* **ABOUT THIS EXERCISE**
What is needed is each line of the data below that holds the string "size".

[Page layout parsing data]
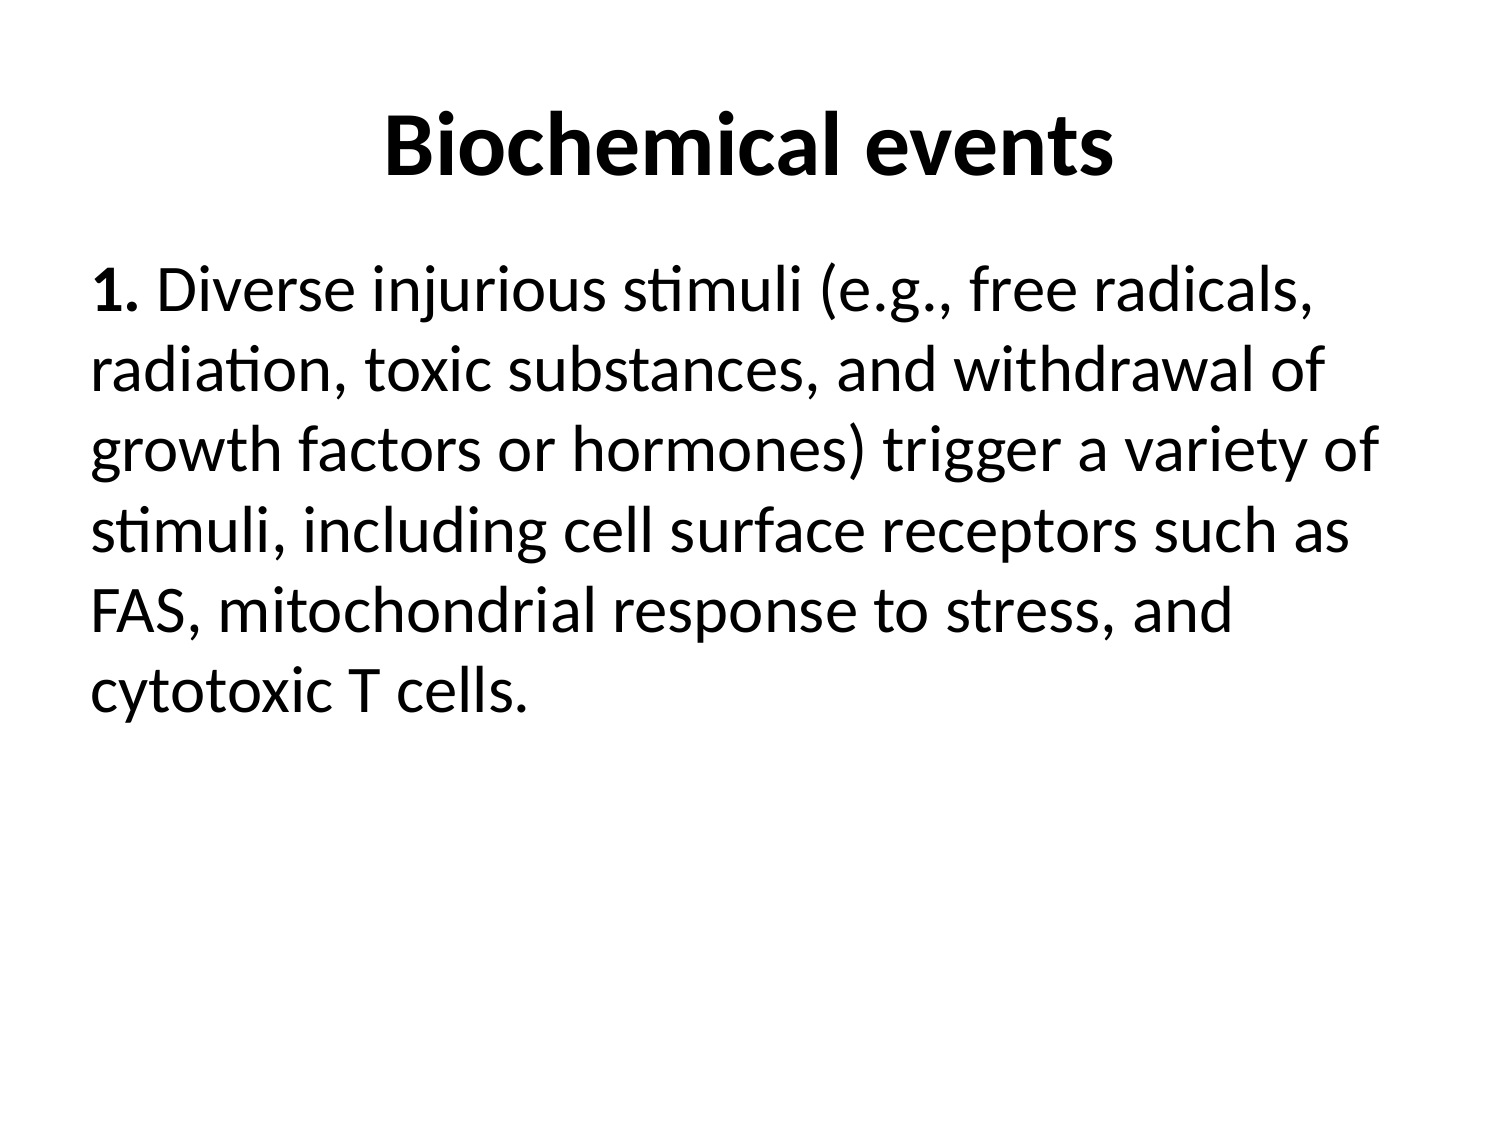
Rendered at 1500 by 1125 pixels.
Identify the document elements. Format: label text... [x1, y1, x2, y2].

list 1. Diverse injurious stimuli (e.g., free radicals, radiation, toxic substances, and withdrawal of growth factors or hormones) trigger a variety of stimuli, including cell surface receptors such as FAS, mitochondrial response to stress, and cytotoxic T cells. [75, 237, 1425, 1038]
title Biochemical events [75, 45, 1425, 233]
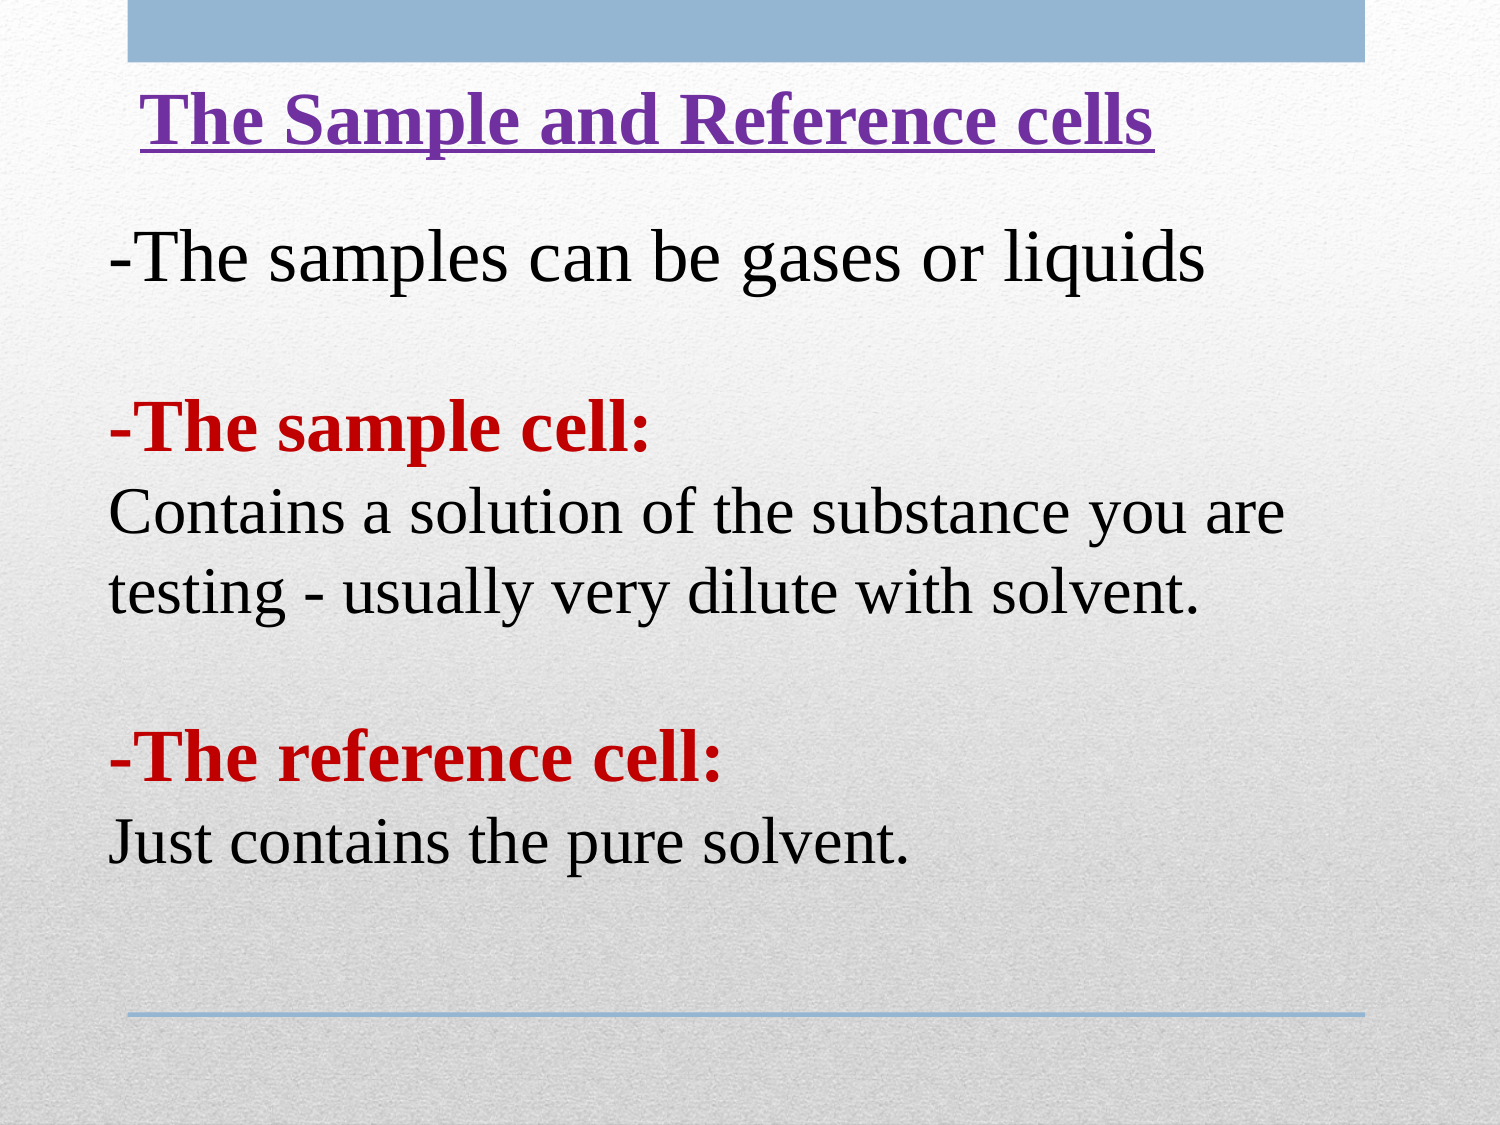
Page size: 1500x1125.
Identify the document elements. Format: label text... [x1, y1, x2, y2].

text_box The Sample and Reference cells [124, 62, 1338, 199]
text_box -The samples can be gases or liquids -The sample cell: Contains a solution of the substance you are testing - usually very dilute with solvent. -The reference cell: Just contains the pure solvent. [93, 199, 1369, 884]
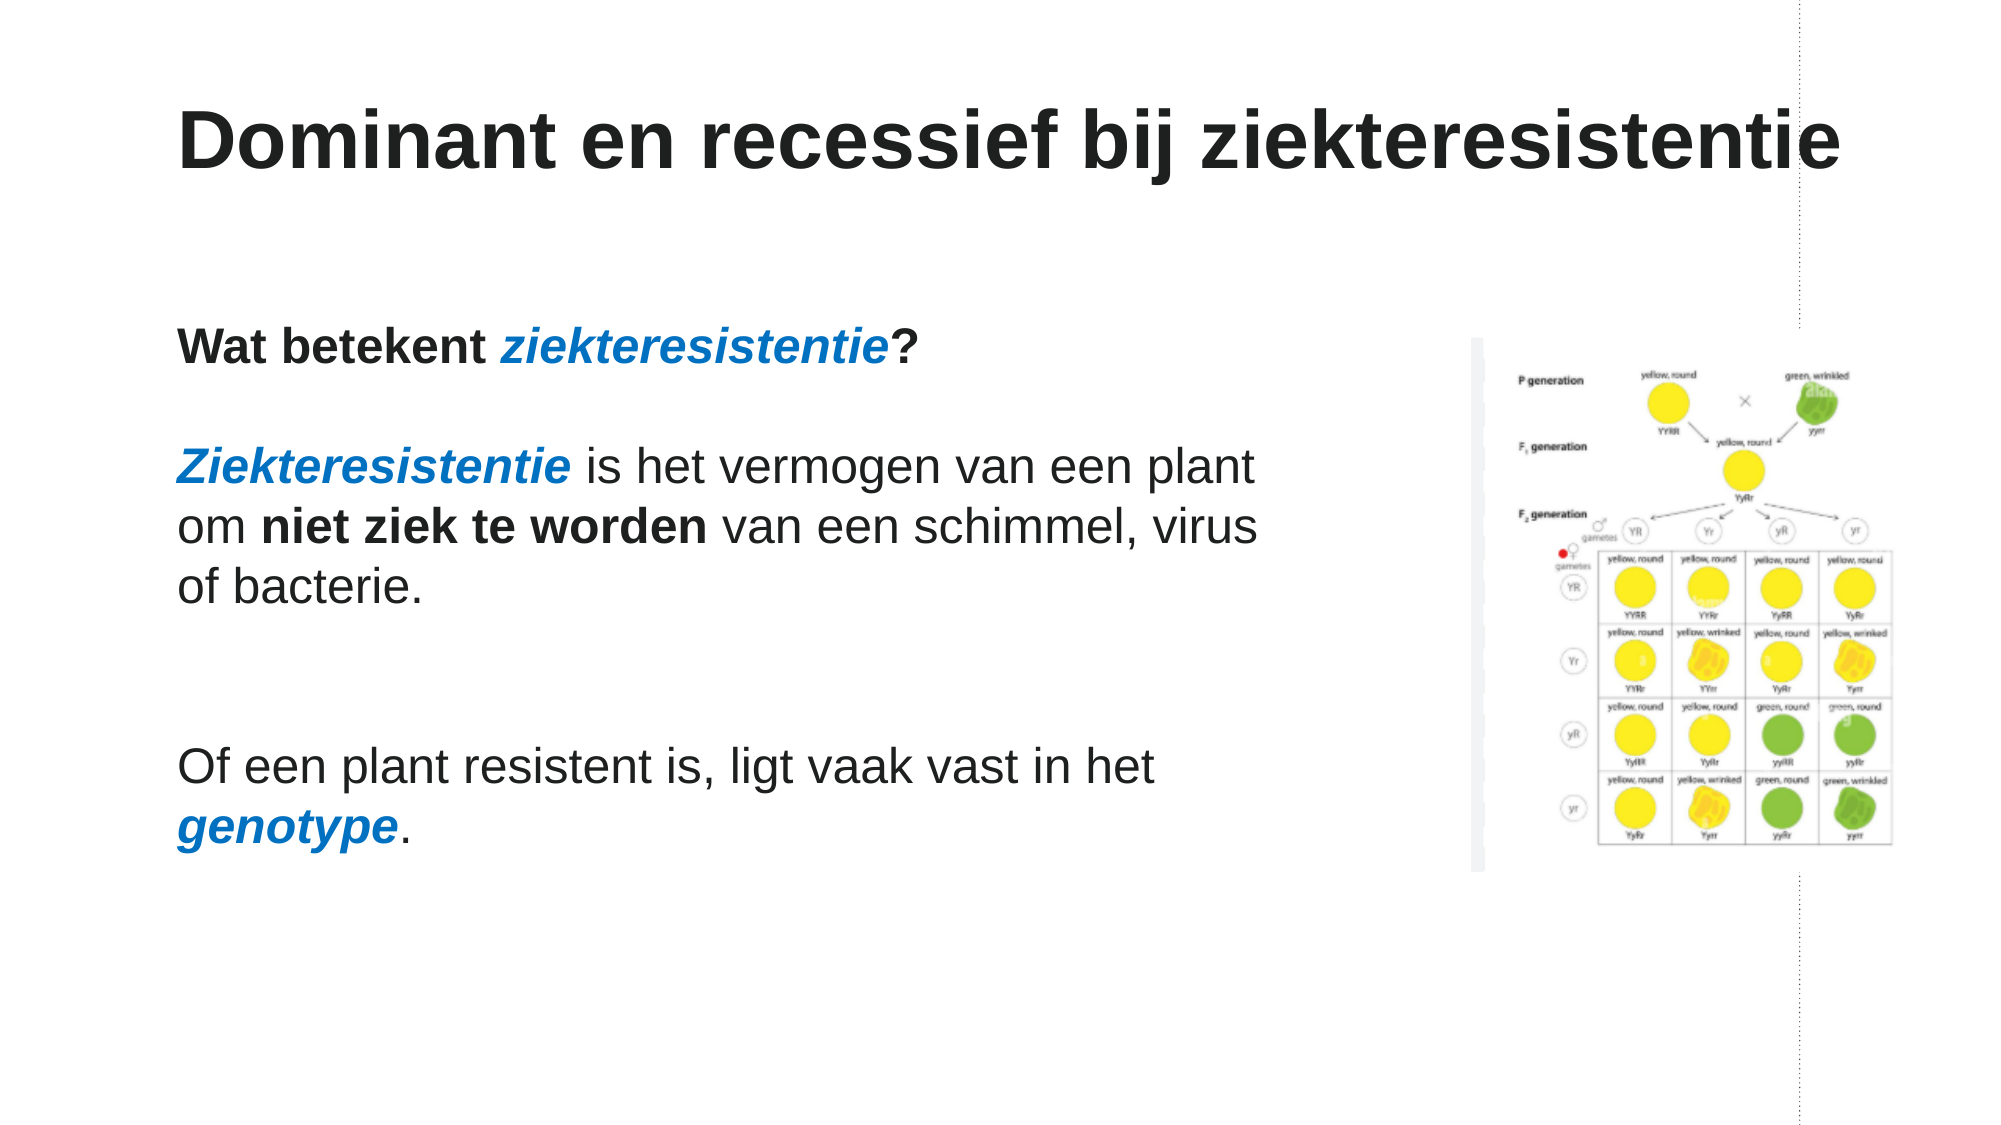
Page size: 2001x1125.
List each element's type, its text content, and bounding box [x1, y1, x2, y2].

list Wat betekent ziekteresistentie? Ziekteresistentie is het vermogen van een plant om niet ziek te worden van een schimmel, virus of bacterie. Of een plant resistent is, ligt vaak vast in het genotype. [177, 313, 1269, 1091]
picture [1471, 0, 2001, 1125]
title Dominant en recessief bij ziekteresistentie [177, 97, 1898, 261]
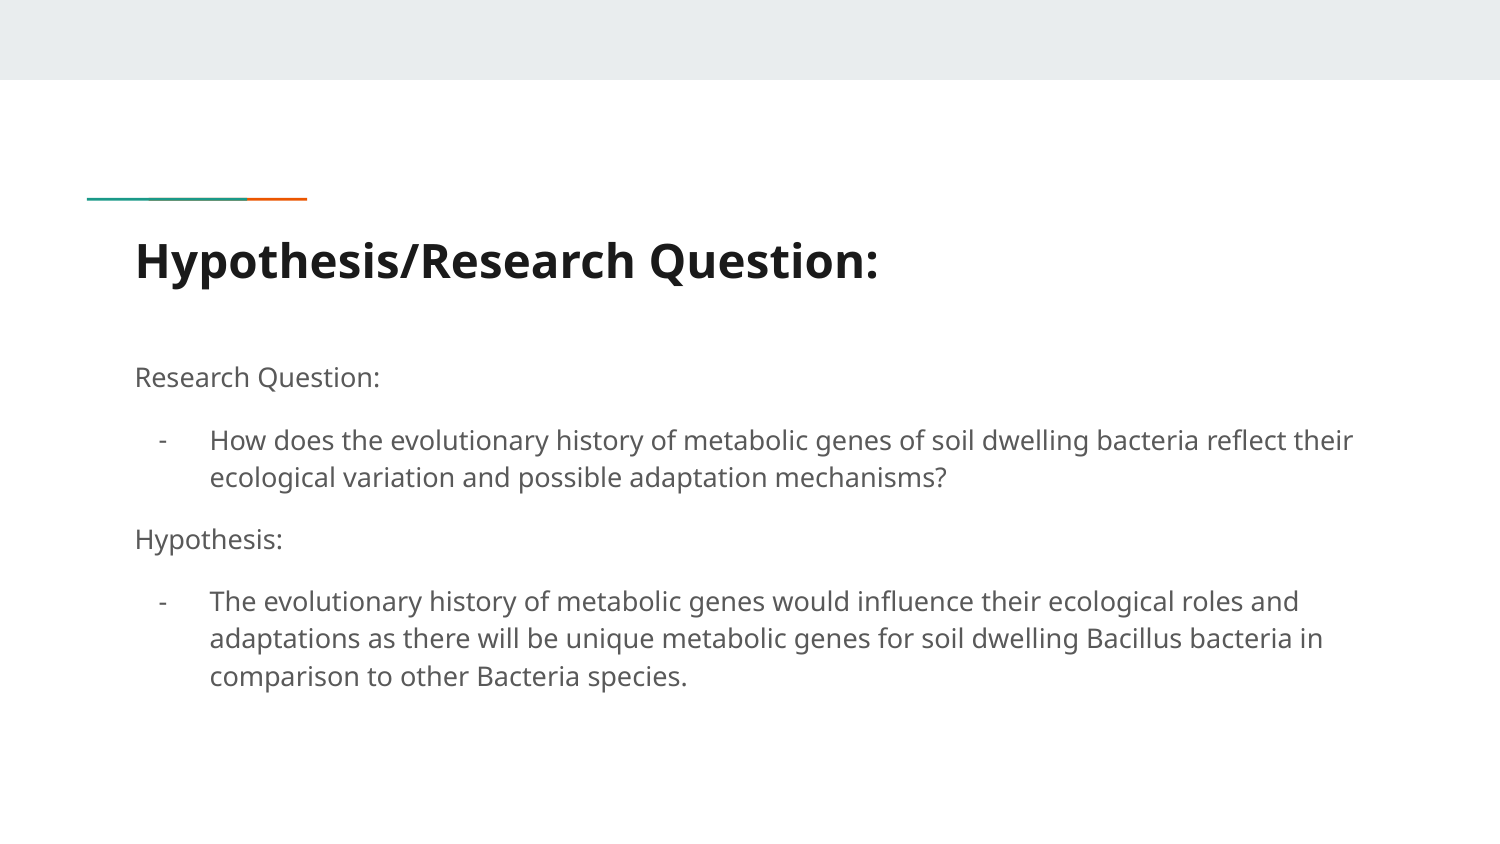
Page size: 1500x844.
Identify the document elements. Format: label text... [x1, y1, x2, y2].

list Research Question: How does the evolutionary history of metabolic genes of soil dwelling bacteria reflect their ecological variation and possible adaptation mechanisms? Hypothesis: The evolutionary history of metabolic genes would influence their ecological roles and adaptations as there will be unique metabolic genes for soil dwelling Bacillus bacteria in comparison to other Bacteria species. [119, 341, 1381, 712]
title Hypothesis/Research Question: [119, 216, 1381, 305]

* **SOLUTION FOR THIS PROBLEM**
Page size: 1500x1125.
Page size: 2001x1125.
Page size: 1500x844.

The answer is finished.